Activity: Your task is to output the listing exactly, leaving every image out.

Excerpted records:
______

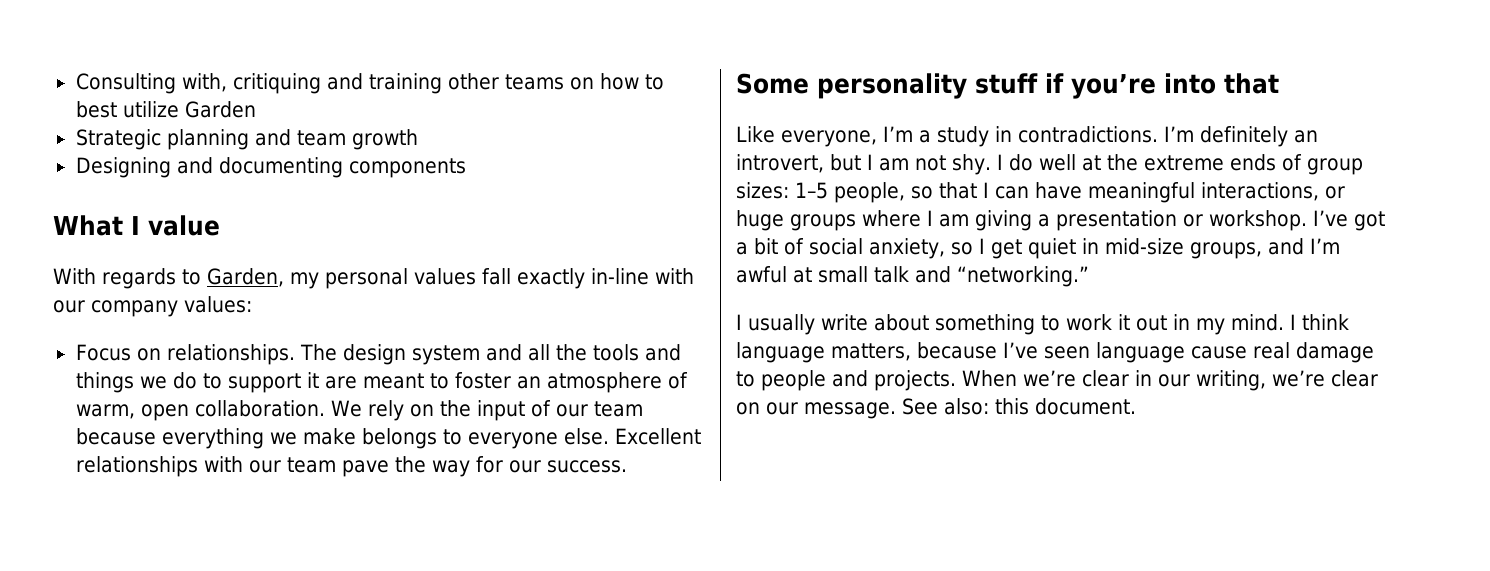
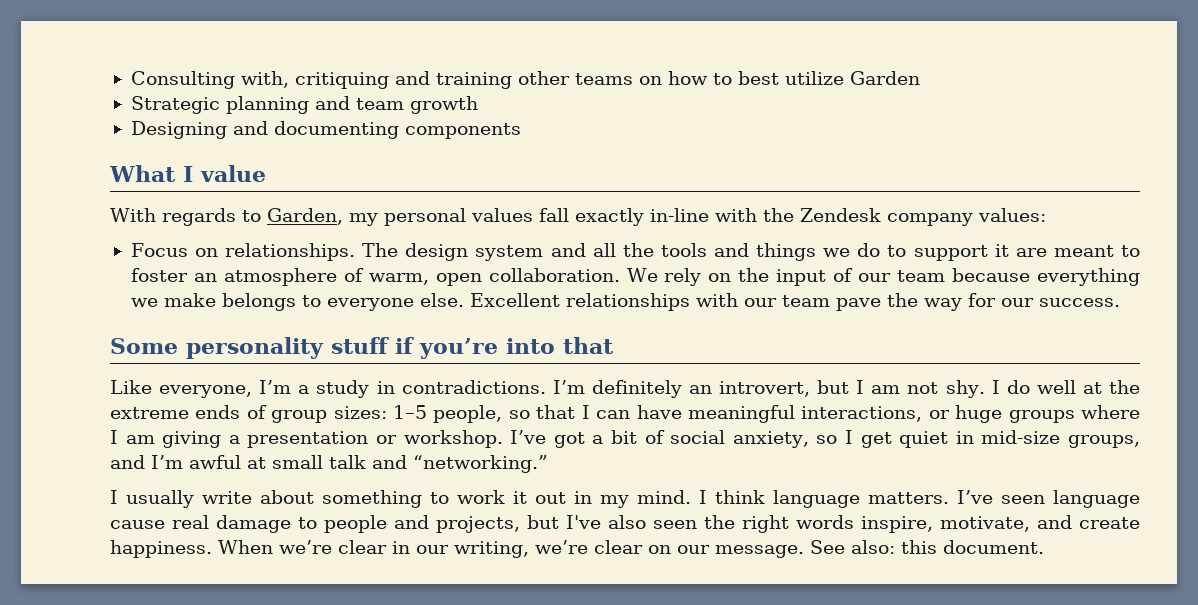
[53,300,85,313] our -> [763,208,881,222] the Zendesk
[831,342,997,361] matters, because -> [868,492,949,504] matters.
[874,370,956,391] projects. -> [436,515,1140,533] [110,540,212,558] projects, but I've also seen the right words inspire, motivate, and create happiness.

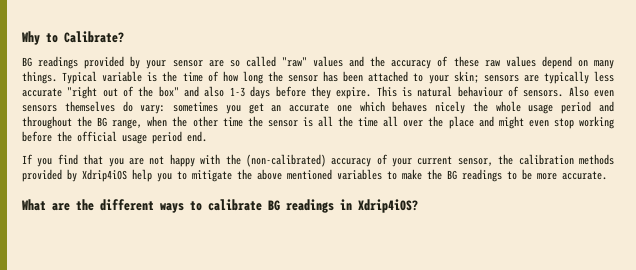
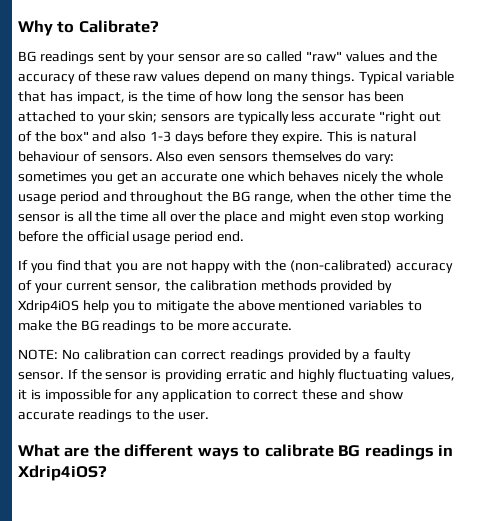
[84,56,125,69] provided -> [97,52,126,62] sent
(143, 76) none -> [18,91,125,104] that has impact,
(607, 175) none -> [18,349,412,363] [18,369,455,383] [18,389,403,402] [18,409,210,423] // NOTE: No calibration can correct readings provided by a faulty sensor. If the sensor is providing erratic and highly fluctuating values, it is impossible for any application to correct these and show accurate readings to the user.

______

Exercise result:
[53,300,85,313] our -> [763,208,881,222] the Zendesk
[831,342,997,361] matters, because -> [868,492,949,504] matters.
[874,370,956,391] projects. -> [436,515,1140,533] [110,540,212,558] projects, but I've also seen the right words inspire, motivate, and create happiness.

[84,56,125,69] provided -> [97,52,126,62] sent
(143, 76) none -> [18,91,125,104] that has impact,
(607, 175) none -> [18,349,412,363] [18,369,455,383] [18,389,403,402] [18,409,210,423] // NOTE: No calibration can correct readings provided by a faulty sensor. If the sensor is providing erratic and highly fluctuating values, it is impossible for any application to correct these and show accurate readings to the user.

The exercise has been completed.